The founders of Angas, Vangas, Kalingas, Pundras and Suhmas shared a common ancestry. They were all adopted sons of a king named Vali (Bali), born by a sage named Gautama Dirghatamas, who lived in Magadha close to the city of Girivraja.
Other texts say that, because king Bali had no descendants, this deputed rishi Dirghatamaas to give birth of the children through Niyoga and thus five sons were born from the womb of the wife of Bali.

===Other expeditions to Vanga===
The Kashmiras, the Daradas, the Kuntis, the Kshudrakas, the Malavas, the Angas, the Vangas, the Kalingas, the Videhas, the Tamraliptakas, the Rakshovahas, the Vitahotras, the Trigartas, the Martikavatas were all vanquished by Bhargava Rama (7:68).

Karna captured the Angas, and the Vangas, and the Kalingas, and the Mandikas, and the Magadhas. the Karkakhandas; and also included with them the Avasiras, Yodhyas, and the Ahikshatras (3:252).

The Angas, the Vangas, the Kalingas, the Magadhas, the Kasis, the Kosalas, the Vatsyas, the Gargyas, the Karushas and the Paundras were mentioned to be vanquished by Vasudeva Krishna (7:11).

Arjuna defeated the countries of the Vangas, the Pundras, and the Kosalas (14:82) in his military campaign after Kurukshetra War.

===Tributes to Yudhishthira===
The kings of Anga, Vanga and Pundra were mentioned as attending the court of Yudhishthira at (2:4). The Vangas, Angas, Paundras, Odras, Cholas, Dravidas and Andhrakas were mentioned to be giving tribute to Yudhishthira (3:51). The Angas, the Vangas, the Punras, the Sanavatyas, and the Gayas—these good and well-born Kshatriyas distributed into regular clans and trained to the use of arms, brought tribute unto king Yudhishthira by hundreds and thousands. The Vangas, the Kalingas, the Magadhas, the Tamraliptas, the Supundrakas, the Dauvalikas, the Sagarakas, the Patrornas, the Saisavas, and innumerable Karnapravaranas, were found waiting at the gate (2:51).

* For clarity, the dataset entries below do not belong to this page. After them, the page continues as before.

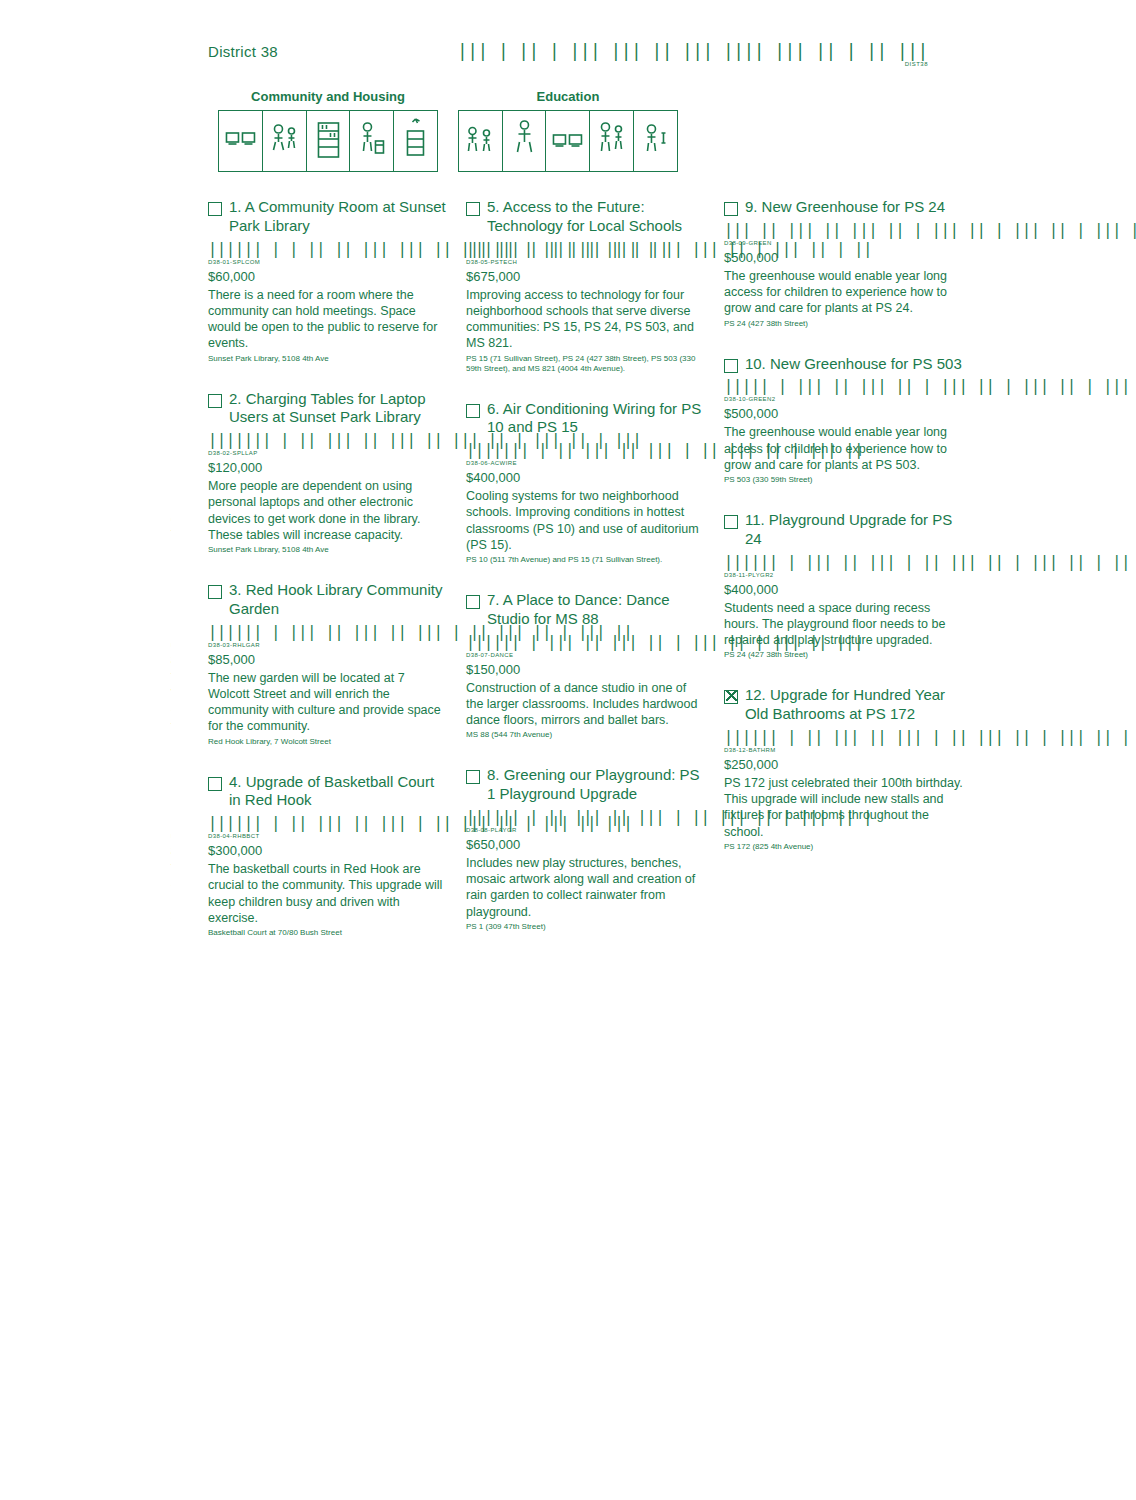District 38
||| | || | ||| ||| || ||| |||| ||| || | || |||
DIST38
Community and Housing
Education
1. A Community Room at Sunset Park Library
|||||| | | || || ||| ||| || ||| || | || ||| || | ||
D38-01-SPLCOM
$60,000
There is a need for a room where the community can hold meetings. Space would be open to the public to reserve for events.
Sunset Park Library, 5108 4th Ave
2. Charging Tables for Laptop Users at Sunset Park Library
||||||| | || ||| || ||| || ||| || | ||| || | |||
D38-02-SPLLAP
$120,000
More people are dependent on using personal laptops and other electronic devices to get work done in the library. These tables will increase capacity.
Sunset Park Library, 5108 4th Ave
3. Red Hook Library Community Garden
|||||| | ||| || ||| || ||| | || ||| || | ||| ||
D38-03-RHLGAR
$85,000
The new garden will be located at 7 Wolcott Street and will enrich the community with culture and provide space for the community.
Red Hook Library, 7 Wolcott Street
4. Upgrade of Basketball Court in Red Hook
|||||| | || ||| || ||| | || ||| || | ||| || |||
D38-04-RHBBCT
$300,000
The basketball courts in Red Hook are crucial to the community. This upgrade will keep children busy and driven with exercise.
Basketball Court at 70/80 Bush Street
5. Access to the Future: Technology for Local Schools
|||||| | ||| || ||| | || ||| || | ||| || | ||
D38-05-PSTECH
$675,000
Improving access to technology for four neighborhood schools that serve diverse communities: PS 15, PS 24, PS 503, and MS 821.
PS 15 (71 Sullivan Street), PS 24 (427 38th Street), PS 503 (330 59th Street), and MS 821 (4004 4th Avenue).
6. Air Conditioning Wiring for PS 10 and PS 15
||||||| | || ||| || ||| | || ||| || | ||| ||
D38-06-ACWIRE
$400,000
Cooling systems for two neighborhood schools. Improving conditions in hottest classrooms (PS 10) and use of auditorium (PS 15).
PS 10 (511 7th Avenue) and PS 15 (71 Sullivan Street).
7. A Place to Dance: Dance Studio for MS 88
|||||| | ||| || ||| || | ||| || | ||| || |||
D38-07-DANCE
$150,000
Construction of a dance studio in one of the larger classrooms. Includes hardwood dance floors, mirrors and ballet bars.
MS 88 (544 7th Avenue)
8. Greening our Playground: PS 1 Playground Upgrade
|||||| | || ||| || ||| | || ||| || | ||| || |
D38-08-PLAYGR
$650,000
Includes new play structures, benches, mosaic artwork along wall and creation of rain garden to collect rainwater from playground.
PS 1 (309 47th Street)
9. New Greenhouse for PS 24
||| || ||| || ||| || | ||| || | ||| || | ||| ||
D38-09-GREEN
$500,000
The greenhouse would enable year long access for children to experience how to grow and care for plants at PS 24.
PS 24 (427 38th Street)
10. New Greenhouse for PS 503
||||| | ||| || ||| || | ||| || | ||| || | |||
D38-10-GREEN2
$500,000
The greenhouse would enable year long access for children to experience how to grow and care for plants at PS 503.
PS 503 (330 59th Street)
11. Playground Upgrade for PS 24
|||||| | ||| || ||| | || ||| || | ||| || | ||
D38-11-PLYGR2
$400,000
Students need a space during recess hours. The playground floor needs to be repaired and play structure upgraded.
PS 24 (427 38th Street)
12. Upgrade for Hundred Year Old Bathrooms at PS 172
|||||| | || ||| || ||| | || ||| || | ||| || |
D38-12-BATHRM
$250,000
PS 172 just celebrated their 100th birthday. This upgrade will include new stalls and fixtures for bathrooms throughout the school.
PS 172 (825 4th Avenue)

===Vangas in Kurukshetra War===
Vanga army was skilled in handling war elephants. They sided with the Kauravas.

Vangas sided with Duryodhana in the Kurukshetra War (8:17) along with the Kalingas. They are mentioned as part of the Kaurava army at (7:158). Many foremost of combatants skilled in elephant-fight, belonging to the Easterners, the Southerners, the Angas, the Vangas, the Pundras, the Magadhas, the Tamraliptakas, the Mekalas, the Koshalas, the Madras, the Dasharnas, the Nishadas united with the Kalingas (8:22). Satyaki, pierced the vitals of the elephant belonging to the king of the Vangas (8:22).

Bhagadatta was mentioned as the ruler of the Pragjyotisha kingdom that took part in the Kurukshetra War.

Behind Duryodhana proceeded the ruler of the Vangas, with ten thousand elephants, huge as hills, and each with juice trickling down (6:92). The ruler of the Vangas (Bhagadatta) mounting upon an elephant huge as a hill, drove towards the Rakshasa, Ghatotkacha. On the field of battle, with the mighty elephant of great speed, Bhagadatta placed himself in the very front of Duryodhana's car. With that elephant he completely shrouded the car of thy son. Beholding then the way (to Duryodhana's car) thus covered by the intelligent king of the Vangas, the eyes of Ghatotkacha became red in anger. He ruled that huge dart, before upraised, at that elephant. Struck with that dart hurled from the arms of Ghatotkacha, that elephant, covered with blood and in great agony, fell down and died. The mighty king of the Vangas, however, quickly jumping down from that elephant, alighted on the ground (6:93).

===Rulers of Vanga===
At (2:29) two rulers Samudrasena and Chadrasena were mentioned. It is not clear if they were rulers of Vanga kingdom. Karna is mentioned as the ruler of Anga and Vanga at (2:43). Paundraka Vasudeva, an ally of Jarasandha and enemy of Vasudeva Krishna is mentioned as king of Vanga, Pundra and the Kiratas at (2:14). Bhagadatta is mentioned as the ruler of Vanga at (8:22).

Probably all these rulers had a stake in the territory of Vanga. All of them were mentioned as ruling the neighbouring kingdoms of Vanga, in other passages in Mahabharata. Bhagadatta was the ruler of Pragjyotisha kingdom to the north of Vanga. Paundraka Vasudeva ruled Pundra kingdom to the east of Vanga and Karna ruled Anga kingdom to the west of Vanga.

===Other references===
Kings of Kalinga and Vanga were mentioned as attending the self choice ceremony of the Panchala princess, along with Vasudeva the king of Pundra.